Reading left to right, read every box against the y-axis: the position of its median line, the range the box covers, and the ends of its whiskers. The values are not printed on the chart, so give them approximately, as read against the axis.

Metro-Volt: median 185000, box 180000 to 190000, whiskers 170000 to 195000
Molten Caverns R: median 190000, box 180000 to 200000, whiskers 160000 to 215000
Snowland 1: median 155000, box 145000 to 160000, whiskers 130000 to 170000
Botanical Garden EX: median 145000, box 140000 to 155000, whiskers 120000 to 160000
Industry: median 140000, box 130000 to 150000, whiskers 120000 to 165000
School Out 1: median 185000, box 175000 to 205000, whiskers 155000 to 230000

##############################

[What you have to do] Put this data into a JSON list of strings with one string for each line, leaving out blank lines.

[Problem solution]
[
  "Reading left to right, read every box against the y-axis: the position of its median line, the range the box covers, and the ends of its whiskers. The values are not printed on the chart, so give them approximately, as read against the axis.",
  "Metro-Volt: median 185000, box 180000 to 190000, whiskers 170000 to 195000",
  "Molten Caverns R: median 190000, box 180000 to 200000, whiskers 160000 to 215000",
  "Snowland 1: median 155000, box 145000 to 160000, whiskers 130000 to 170000",
  "Botanical Garden EX: median 145000, box 140000 to 155000, whiskers 120000 to 160000",
  "Industry: median 140000, box 130000 to 150000, whiskers 120000 to 165000",
  "School Out 1: median 185000, box 175000 to 205000, whiskers 155000 to 230000"
]